§ **About this task**
Look through the records, and wherever the string "feTurbulence" turns up, copy out that line.

§ **Data provided**
++++++++++++++++++++

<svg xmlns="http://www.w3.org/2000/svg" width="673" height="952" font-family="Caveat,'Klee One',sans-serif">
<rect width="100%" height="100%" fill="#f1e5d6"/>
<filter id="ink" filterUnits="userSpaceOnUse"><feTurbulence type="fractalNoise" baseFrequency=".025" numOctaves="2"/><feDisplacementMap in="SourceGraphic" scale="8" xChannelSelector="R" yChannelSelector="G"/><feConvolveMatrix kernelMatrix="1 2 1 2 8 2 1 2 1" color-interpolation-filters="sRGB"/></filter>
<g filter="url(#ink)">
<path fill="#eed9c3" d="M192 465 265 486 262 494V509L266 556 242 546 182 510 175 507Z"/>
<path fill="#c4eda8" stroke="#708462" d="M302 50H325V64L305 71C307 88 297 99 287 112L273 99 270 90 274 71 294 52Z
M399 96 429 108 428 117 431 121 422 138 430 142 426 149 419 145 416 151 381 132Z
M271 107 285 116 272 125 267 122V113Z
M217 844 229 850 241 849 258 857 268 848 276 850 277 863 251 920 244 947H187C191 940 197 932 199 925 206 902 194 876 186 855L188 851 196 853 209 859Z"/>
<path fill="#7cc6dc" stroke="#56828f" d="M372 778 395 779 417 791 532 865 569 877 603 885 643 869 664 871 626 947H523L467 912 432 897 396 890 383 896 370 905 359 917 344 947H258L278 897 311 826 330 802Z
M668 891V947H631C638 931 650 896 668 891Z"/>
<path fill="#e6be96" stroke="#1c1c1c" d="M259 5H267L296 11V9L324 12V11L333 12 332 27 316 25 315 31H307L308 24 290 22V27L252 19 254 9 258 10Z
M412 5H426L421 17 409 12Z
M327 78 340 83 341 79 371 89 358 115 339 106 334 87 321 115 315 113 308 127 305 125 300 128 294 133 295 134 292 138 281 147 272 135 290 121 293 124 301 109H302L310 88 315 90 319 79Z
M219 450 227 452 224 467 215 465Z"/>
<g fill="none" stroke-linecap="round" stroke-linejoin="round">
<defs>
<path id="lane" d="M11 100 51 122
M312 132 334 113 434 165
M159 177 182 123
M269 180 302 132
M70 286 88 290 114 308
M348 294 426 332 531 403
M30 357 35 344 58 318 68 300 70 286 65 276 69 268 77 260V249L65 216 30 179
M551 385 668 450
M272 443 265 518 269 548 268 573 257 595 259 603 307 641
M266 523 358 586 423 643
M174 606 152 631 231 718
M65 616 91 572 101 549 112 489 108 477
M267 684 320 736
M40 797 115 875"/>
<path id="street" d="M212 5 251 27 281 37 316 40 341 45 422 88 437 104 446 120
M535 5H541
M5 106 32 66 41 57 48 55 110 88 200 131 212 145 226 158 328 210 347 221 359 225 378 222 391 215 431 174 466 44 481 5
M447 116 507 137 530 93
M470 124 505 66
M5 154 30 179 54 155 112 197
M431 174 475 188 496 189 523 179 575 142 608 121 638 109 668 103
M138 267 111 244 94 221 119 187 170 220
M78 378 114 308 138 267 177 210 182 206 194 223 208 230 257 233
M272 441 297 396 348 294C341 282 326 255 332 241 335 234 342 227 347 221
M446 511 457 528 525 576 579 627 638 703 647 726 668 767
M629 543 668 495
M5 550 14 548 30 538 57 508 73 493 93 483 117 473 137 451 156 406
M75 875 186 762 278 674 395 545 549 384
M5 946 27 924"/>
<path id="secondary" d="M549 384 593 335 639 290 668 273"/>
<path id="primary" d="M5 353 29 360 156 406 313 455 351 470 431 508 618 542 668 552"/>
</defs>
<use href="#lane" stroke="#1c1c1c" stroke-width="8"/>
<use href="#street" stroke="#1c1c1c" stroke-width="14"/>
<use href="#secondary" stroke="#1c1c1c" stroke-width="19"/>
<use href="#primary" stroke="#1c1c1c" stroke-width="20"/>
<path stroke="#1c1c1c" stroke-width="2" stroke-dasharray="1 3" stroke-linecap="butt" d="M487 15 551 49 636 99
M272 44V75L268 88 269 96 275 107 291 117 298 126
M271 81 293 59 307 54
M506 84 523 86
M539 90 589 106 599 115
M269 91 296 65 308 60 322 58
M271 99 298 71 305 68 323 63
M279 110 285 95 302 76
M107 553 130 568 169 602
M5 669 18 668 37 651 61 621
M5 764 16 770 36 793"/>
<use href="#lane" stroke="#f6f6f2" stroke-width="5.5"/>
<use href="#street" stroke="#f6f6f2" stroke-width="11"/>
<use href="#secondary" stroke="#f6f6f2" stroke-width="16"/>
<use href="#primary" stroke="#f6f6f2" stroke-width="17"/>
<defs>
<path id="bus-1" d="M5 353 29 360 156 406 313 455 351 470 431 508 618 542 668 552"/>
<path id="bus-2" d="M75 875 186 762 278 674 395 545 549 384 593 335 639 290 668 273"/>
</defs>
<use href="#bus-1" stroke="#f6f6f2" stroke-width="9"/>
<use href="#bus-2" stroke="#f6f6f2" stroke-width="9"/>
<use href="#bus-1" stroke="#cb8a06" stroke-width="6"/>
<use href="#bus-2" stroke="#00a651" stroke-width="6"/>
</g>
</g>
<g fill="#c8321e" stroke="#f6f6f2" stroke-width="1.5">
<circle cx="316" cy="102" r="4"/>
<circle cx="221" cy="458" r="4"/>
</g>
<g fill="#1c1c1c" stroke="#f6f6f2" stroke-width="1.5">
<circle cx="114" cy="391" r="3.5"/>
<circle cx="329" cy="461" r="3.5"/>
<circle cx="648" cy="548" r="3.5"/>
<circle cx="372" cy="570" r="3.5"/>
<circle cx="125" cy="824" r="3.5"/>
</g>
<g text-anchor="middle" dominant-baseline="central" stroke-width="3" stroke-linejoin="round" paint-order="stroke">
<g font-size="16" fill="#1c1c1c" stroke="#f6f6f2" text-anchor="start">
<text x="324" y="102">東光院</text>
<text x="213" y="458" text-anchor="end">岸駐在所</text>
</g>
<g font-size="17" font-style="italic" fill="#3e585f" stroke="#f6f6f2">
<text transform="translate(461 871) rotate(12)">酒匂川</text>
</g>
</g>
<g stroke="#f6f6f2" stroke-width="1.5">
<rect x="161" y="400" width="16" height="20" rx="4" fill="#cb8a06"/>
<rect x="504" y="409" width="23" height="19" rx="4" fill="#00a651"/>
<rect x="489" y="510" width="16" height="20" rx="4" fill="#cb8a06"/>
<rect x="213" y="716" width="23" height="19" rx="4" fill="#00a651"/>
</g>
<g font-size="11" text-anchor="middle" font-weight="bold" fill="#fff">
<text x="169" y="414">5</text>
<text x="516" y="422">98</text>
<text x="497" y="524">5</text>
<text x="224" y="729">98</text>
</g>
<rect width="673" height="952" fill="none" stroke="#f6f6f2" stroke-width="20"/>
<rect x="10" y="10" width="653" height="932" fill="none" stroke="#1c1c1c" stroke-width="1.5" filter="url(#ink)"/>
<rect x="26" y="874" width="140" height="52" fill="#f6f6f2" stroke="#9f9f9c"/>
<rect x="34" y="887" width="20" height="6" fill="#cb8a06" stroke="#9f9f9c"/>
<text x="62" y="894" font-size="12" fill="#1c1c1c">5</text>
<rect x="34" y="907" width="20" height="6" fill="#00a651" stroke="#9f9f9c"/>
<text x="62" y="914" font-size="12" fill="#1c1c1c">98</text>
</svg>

++++++++++++++++++++

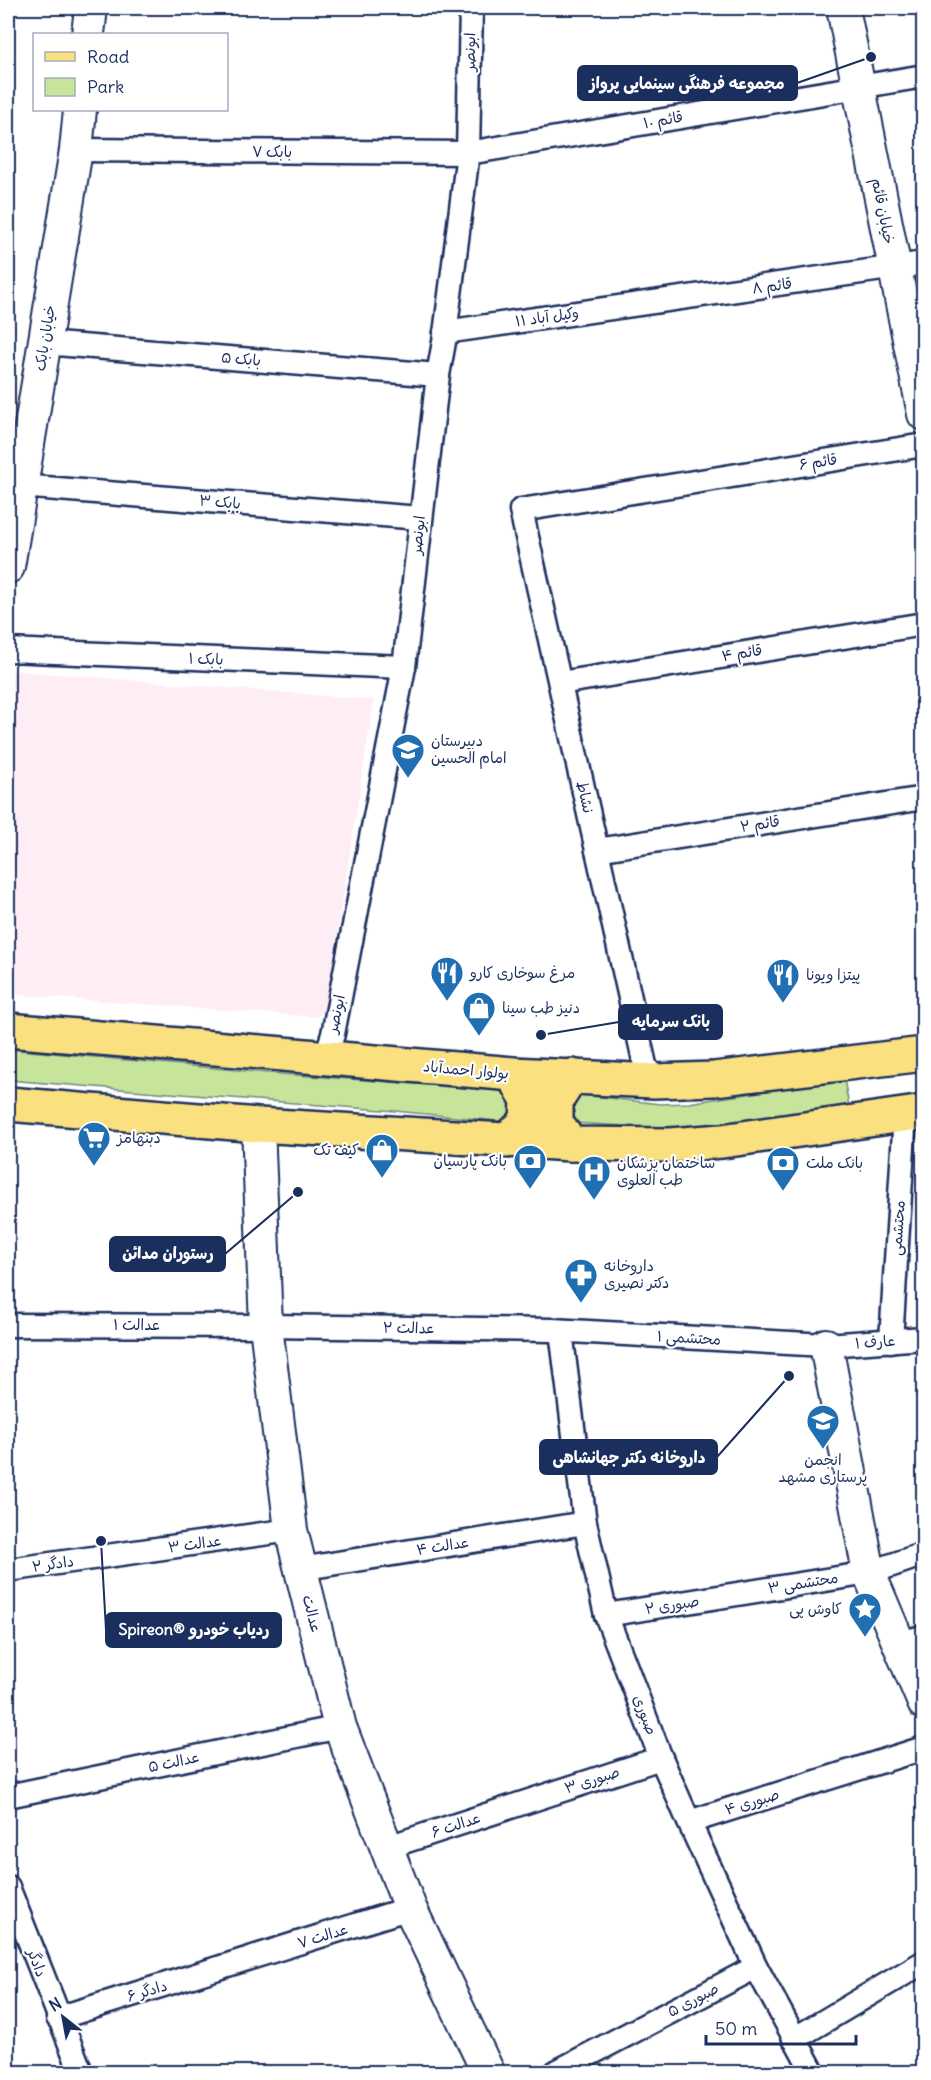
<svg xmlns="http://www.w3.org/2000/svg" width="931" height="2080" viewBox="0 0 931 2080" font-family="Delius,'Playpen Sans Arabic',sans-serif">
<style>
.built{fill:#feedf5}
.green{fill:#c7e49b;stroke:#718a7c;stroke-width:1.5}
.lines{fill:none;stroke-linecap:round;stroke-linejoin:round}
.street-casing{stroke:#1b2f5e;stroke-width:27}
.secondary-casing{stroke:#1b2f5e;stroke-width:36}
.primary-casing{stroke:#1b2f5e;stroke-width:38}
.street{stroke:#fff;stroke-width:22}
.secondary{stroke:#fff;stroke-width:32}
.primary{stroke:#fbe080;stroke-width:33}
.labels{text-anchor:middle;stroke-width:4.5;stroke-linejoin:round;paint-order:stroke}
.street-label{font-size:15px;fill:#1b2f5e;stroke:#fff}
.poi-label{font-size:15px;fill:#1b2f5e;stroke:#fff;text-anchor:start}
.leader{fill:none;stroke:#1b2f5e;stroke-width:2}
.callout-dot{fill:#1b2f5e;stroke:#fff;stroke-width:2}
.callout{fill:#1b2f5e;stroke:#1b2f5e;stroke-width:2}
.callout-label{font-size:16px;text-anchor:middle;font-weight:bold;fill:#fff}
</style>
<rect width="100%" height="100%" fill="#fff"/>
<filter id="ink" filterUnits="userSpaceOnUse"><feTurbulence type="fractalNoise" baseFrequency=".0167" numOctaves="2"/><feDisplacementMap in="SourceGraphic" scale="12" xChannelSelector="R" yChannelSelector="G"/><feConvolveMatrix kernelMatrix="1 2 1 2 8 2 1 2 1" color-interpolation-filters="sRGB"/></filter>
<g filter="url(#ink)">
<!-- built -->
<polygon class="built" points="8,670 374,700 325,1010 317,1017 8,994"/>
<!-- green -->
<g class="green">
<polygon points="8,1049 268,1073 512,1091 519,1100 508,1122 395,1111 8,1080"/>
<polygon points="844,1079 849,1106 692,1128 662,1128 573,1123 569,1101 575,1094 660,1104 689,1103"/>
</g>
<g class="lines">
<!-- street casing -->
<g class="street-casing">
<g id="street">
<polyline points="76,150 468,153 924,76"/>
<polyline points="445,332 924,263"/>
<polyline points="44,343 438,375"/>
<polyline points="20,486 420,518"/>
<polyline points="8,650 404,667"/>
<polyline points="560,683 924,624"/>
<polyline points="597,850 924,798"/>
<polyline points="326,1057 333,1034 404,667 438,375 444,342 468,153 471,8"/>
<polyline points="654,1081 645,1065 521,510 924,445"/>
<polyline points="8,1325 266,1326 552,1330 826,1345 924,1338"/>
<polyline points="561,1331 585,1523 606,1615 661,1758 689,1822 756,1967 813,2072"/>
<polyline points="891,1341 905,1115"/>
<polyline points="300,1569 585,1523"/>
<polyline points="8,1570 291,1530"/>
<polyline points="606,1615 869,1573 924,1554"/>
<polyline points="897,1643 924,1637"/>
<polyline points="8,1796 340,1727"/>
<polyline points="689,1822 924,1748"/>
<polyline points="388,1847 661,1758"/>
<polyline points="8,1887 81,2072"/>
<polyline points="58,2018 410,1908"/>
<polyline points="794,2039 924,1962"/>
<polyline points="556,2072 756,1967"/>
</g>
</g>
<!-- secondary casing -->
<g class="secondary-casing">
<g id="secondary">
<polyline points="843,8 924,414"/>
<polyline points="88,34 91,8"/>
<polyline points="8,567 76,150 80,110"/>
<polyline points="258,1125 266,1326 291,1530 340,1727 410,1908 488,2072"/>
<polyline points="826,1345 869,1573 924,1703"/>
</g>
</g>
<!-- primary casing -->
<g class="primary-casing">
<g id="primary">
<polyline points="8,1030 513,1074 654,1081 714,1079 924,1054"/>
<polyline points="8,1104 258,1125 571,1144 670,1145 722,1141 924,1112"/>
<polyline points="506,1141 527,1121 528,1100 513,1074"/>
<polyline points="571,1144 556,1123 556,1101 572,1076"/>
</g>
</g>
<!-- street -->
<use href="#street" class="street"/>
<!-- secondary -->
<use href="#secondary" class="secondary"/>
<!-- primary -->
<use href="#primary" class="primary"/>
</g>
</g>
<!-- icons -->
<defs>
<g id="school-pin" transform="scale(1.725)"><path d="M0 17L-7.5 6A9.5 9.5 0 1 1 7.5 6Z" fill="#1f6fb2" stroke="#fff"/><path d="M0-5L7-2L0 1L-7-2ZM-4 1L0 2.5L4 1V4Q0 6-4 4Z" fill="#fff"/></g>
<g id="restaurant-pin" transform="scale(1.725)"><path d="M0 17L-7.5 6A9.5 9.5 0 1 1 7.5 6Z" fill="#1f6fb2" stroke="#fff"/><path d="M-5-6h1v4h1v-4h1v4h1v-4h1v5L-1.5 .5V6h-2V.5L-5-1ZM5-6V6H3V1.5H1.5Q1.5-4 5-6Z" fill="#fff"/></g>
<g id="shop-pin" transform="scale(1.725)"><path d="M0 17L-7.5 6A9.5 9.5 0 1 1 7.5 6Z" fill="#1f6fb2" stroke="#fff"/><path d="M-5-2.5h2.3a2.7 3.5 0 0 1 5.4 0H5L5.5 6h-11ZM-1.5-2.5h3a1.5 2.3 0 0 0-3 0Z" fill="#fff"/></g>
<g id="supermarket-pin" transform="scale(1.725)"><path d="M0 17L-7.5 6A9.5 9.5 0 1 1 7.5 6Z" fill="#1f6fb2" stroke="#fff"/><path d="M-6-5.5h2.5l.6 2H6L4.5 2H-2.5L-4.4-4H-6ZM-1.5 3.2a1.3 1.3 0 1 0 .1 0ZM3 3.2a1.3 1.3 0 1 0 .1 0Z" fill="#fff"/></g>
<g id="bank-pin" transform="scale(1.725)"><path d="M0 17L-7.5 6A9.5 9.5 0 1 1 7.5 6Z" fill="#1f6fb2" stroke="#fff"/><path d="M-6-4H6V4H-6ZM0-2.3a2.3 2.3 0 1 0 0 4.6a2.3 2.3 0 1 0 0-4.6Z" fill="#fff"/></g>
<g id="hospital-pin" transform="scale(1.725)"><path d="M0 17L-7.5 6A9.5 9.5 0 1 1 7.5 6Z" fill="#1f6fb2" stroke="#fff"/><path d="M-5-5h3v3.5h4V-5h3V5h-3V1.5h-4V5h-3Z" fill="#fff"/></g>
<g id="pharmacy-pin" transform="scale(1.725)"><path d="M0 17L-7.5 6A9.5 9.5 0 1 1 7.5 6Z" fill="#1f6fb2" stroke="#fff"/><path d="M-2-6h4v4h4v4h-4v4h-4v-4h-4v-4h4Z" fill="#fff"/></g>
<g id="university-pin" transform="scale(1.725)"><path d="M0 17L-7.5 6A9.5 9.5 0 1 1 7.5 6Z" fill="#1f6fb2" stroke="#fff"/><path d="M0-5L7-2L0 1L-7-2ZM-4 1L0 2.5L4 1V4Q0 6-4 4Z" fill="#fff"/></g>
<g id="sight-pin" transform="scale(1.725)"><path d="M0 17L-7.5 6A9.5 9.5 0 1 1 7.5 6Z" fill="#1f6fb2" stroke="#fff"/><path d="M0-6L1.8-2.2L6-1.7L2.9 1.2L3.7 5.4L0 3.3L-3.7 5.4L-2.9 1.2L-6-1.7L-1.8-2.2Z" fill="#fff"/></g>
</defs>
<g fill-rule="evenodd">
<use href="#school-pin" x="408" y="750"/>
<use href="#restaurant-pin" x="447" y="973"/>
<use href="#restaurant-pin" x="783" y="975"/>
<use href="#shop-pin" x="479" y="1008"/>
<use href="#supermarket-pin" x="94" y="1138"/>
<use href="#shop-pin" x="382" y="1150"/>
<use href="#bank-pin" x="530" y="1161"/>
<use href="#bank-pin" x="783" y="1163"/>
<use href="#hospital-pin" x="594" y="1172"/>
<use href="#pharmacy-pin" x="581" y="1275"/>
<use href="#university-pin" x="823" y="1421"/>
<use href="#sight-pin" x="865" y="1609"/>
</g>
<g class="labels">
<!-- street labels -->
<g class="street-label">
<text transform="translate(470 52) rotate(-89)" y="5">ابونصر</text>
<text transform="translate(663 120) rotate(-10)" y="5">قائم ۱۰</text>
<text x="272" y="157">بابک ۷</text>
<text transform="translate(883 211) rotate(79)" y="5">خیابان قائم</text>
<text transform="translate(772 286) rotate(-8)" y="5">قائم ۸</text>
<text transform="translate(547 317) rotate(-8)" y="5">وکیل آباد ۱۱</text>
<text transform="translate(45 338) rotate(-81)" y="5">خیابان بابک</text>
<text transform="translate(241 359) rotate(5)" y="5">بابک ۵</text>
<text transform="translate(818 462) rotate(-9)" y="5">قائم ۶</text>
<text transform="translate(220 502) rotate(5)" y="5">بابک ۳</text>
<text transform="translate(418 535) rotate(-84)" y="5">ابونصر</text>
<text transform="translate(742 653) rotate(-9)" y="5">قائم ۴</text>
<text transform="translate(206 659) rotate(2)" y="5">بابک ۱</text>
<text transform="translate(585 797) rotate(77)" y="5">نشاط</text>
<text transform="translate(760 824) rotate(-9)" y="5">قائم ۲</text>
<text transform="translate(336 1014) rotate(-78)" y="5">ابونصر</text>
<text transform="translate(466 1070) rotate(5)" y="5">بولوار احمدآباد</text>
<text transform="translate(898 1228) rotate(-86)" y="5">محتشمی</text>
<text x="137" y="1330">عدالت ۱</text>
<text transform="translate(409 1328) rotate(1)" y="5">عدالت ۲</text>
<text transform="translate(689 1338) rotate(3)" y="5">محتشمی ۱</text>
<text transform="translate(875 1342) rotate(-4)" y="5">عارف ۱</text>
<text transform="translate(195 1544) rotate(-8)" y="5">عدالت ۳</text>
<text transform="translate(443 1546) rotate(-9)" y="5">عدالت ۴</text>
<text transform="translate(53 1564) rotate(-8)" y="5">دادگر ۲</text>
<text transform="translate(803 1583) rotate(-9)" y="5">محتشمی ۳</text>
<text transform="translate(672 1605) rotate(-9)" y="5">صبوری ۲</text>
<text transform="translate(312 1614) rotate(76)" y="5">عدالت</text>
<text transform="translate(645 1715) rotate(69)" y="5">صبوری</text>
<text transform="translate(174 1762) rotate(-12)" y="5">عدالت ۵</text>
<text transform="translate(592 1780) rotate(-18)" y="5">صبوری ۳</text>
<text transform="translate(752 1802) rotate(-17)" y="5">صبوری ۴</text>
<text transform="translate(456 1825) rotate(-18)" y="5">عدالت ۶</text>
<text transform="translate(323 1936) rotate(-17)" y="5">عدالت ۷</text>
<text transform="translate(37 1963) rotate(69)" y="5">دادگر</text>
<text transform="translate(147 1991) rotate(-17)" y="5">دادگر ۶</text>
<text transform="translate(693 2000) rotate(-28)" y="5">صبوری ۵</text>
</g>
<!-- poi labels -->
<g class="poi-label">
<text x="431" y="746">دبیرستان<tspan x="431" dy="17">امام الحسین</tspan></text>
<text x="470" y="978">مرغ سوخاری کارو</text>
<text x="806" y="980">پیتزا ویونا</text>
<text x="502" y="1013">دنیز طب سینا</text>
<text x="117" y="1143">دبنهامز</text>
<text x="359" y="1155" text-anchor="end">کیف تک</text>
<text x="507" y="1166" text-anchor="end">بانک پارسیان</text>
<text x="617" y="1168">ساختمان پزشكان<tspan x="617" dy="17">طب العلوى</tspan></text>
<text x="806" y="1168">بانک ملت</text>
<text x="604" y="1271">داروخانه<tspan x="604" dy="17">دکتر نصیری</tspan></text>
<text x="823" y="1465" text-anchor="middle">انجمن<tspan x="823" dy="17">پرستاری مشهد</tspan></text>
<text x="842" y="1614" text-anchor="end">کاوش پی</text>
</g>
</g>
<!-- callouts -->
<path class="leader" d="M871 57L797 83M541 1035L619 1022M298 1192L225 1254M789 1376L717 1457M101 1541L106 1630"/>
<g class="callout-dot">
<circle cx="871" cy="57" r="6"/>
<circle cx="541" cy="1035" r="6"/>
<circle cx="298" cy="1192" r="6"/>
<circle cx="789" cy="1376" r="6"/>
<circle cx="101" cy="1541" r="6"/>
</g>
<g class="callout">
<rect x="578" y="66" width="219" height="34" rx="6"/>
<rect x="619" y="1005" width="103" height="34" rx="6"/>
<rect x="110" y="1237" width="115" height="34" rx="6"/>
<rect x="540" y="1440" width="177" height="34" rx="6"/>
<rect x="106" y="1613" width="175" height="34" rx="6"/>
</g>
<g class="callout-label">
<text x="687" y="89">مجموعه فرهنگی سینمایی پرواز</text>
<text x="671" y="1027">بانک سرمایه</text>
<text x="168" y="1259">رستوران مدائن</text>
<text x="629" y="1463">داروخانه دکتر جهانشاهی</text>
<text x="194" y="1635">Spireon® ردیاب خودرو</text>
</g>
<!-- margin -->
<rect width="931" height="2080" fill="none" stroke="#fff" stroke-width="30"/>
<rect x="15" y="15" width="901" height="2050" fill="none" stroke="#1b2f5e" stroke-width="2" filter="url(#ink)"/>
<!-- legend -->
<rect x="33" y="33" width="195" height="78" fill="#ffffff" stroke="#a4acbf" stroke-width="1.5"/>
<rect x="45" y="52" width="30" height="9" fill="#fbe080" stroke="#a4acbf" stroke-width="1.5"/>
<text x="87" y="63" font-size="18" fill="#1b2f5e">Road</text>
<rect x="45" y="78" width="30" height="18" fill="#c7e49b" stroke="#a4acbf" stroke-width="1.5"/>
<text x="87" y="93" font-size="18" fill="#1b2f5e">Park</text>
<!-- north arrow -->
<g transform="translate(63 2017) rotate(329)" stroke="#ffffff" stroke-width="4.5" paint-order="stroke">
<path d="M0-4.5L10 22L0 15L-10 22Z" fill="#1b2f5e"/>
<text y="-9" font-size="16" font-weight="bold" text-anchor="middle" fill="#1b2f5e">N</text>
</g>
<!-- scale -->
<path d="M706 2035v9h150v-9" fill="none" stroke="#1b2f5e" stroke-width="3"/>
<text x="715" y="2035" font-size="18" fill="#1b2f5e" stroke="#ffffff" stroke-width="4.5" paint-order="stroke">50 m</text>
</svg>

++++++++++++++++++++

§ **Reply**
<filter id="ink" filterUnits="userSpaceOnUse"><feTurbulence type="fractalNoise" baseFrequency=".025" numOctaves="2"/><feDisplacementMap in="SourceGraphic" scale="8" xChannelSelector="R" yChannelSelector="G"/><feConvolveMatrix kernelMatrix="1 2 1 2 8 2 1 2 1" color-interpolation-filters="sRGB"/></filter>
<filter id="ink" filterUnits="userSpaceOnUse"><feTurbulence type="fractalNoise" baseFrequency=".0167" numOctaves="2"/><feDisplacementMap in="SourceGraphic" scale="12" xChannelSelector="R" yChannelSelector="G"/><feConvolveMatrix kernelMatrix="1 2 1 2 8 2 1 2 1" color-interpolation-filters="sRGB"/></filter>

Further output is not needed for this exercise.